- _Your task_: Find the string "espera" in the listing below and return each line it appears in.

Start of Listed records


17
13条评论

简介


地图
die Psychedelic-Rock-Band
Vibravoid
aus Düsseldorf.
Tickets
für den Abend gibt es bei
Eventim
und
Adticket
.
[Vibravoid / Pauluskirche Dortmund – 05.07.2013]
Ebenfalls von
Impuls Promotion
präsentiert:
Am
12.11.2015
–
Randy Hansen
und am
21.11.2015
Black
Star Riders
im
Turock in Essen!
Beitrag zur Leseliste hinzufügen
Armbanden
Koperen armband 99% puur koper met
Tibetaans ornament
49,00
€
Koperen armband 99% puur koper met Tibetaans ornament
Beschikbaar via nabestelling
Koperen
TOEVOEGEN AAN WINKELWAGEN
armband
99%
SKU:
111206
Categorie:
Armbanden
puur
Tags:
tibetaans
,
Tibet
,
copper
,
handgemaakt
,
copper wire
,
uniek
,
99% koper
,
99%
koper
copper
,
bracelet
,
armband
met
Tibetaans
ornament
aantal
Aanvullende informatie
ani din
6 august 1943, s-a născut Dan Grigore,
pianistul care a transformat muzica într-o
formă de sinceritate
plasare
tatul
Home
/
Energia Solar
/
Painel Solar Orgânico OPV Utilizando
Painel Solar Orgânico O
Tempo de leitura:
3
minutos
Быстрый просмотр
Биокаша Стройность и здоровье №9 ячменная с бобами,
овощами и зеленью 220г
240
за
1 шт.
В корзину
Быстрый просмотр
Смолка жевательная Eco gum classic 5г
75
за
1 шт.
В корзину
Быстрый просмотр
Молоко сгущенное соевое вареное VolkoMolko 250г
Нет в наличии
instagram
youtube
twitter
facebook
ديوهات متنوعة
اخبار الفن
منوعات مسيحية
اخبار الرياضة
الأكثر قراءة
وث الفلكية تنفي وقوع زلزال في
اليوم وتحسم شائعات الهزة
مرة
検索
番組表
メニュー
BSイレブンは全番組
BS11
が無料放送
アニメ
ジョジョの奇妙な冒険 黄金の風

End of Listed records
Start of Listed records

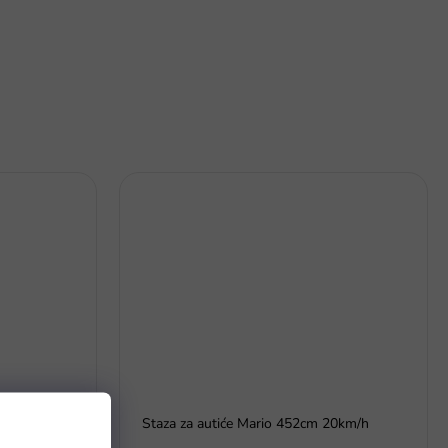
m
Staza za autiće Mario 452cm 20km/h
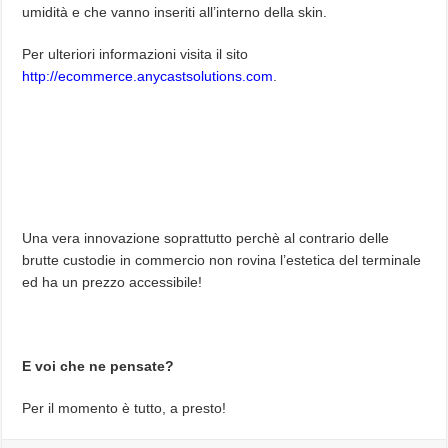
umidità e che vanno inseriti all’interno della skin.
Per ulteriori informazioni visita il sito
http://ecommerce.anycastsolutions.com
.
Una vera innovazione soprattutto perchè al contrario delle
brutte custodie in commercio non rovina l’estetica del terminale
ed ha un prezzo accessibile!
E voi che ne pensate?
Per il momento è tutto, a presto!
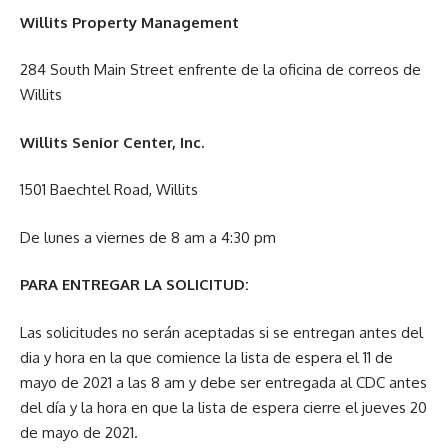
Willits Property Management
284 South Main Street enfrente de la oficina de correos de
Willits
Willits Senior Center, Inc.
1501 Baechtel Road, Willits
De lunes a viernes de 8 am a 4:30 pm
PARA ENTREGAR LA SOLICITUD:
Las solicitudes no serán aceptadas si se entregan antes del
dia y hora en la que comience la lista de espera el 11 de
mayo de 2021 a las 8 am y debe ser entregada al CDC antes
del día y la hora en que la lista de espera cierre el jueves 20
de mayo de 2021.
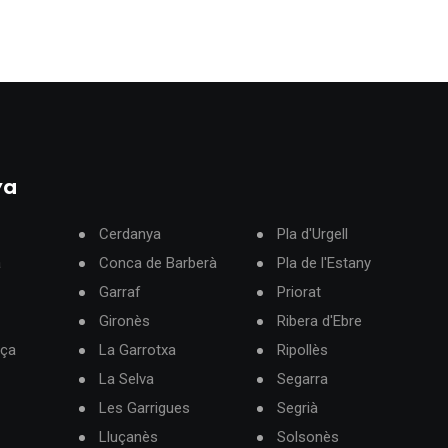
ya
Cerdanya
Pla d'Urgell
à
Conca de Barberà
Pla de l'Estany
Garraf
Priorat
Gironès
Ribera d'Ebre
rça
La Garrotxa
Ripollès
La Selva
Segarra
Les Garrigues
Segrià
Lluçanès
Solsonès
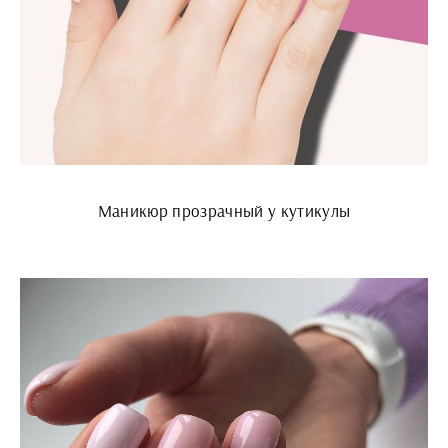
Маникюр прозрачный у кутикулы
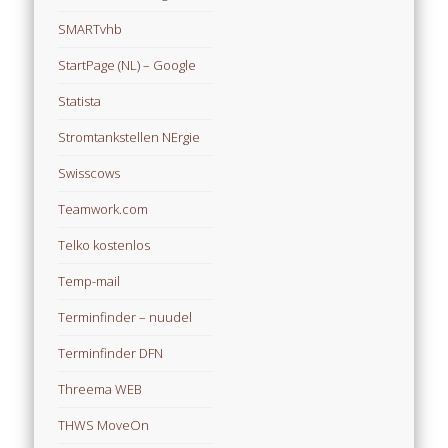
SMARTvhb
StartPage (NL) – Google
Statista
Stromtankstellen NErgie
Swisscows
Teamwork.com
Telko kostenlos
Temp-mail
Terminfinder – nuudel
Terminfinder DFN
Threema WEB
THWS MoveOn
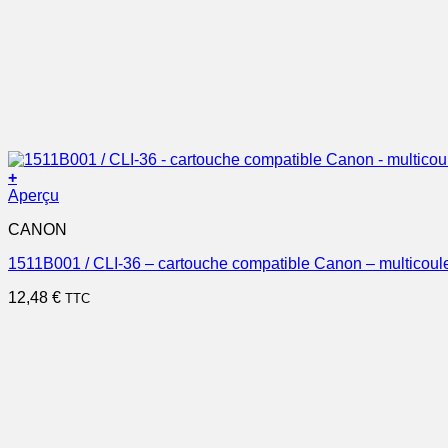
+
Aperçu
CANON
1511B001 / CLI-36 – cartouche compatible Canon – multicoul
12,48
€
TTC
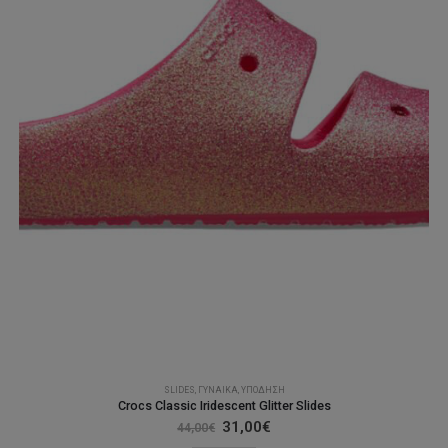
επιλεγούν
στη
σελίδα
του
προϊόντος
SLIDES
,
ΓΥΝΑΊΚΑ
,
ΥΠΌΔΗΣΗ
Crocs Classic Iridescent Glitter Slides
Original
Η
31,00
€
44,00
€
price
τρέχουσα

End of Listed records

- _Solution_:
dia y hora en la que comience la lista de espera el 11 de
del día y la hora en que la lista de espera cierre el jueves 20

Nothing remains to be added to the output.